After beating up Sanders for his domestic socialism, Republicans would turn to his dalliances with communist regimes. Five years ago, in a Rasmussen survey, 77 percent of likely voters said the American system of politics and economics was “morally superior to communism.” Eighty percent said the American system was “better for middle class workers.” (Ten percent said communism was better.) Fidel Castro’s most recent favorable rating in a poll of Americans, taken two years ago, was 6 percent favorable and 81 percent unfavorable. In a Gallup poll taken two months ago, China’s unfavorable rating was 52 percent, Russia’s was 65 percent, and more than 85 percent of Americans said both countries were critical or important military threats to the United States.
Sanders could point out that he made the right call on Iraq.
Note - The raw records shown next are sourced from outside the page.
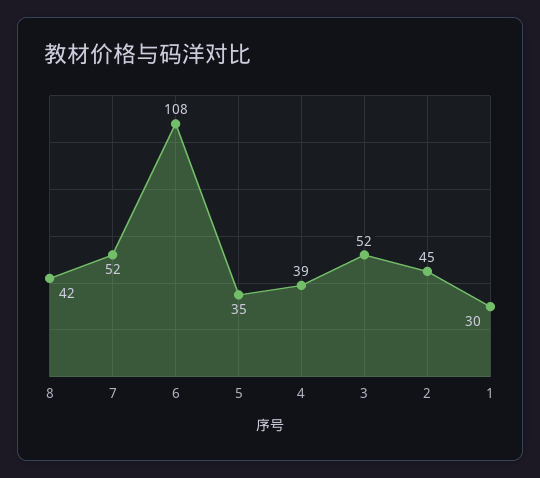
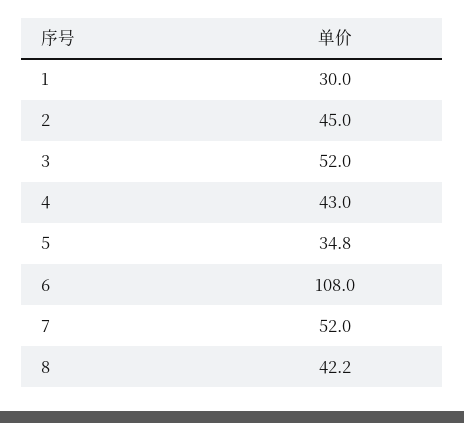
  {
    "8": 42.2,
    "7": 52,
    "6": 108,
    "5": 34.8,
-   "4": 39,
+   "4": 43,
    "3": 52,
    "2": 45,
    "1": 30
  }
But that wouldn’t help him against Trump, who also criticized the war. As for Sanders’ comments about compulsory schooling, genital touching, and carcinogenic chastity, those views have never been polled, because they’re too flaky. It would be a cheap shot to bring them up, since they’re decades old, but that wouldn’t deter Republicans. What might hold Republicans back from the flaky stuff is that they don’t need to get personal to kill Sanders. They could kill him just by talking about his health care takeover, his spending plans, his taxes, his socialism, and his admiration of totalitarian regimes.
Instead, Republicans face a showdown with Clinton. After three presidential elections, eight years in the White House, eight in the Senate, and four as secretary of state, she’s one of the most thoroughly investigated people in American history. Everyone’s heard about Whitewater, Benghazi, her Wall Street speeches, and her email server. That’s why she does worse than Sanders in general-election polls. But it’s also what depresses Republican strategists. They’ve subpoenaed everything they can find on her, unloaded all their oppo, and she still wins. Their only hope is a fresh piece of meat, an alternative Democratic nominee who looks clean to liberals but is loaded with unexploited vulnerabilities and is easier to caricature as a wild-eyed socialist. Someone like Bernie Sanders.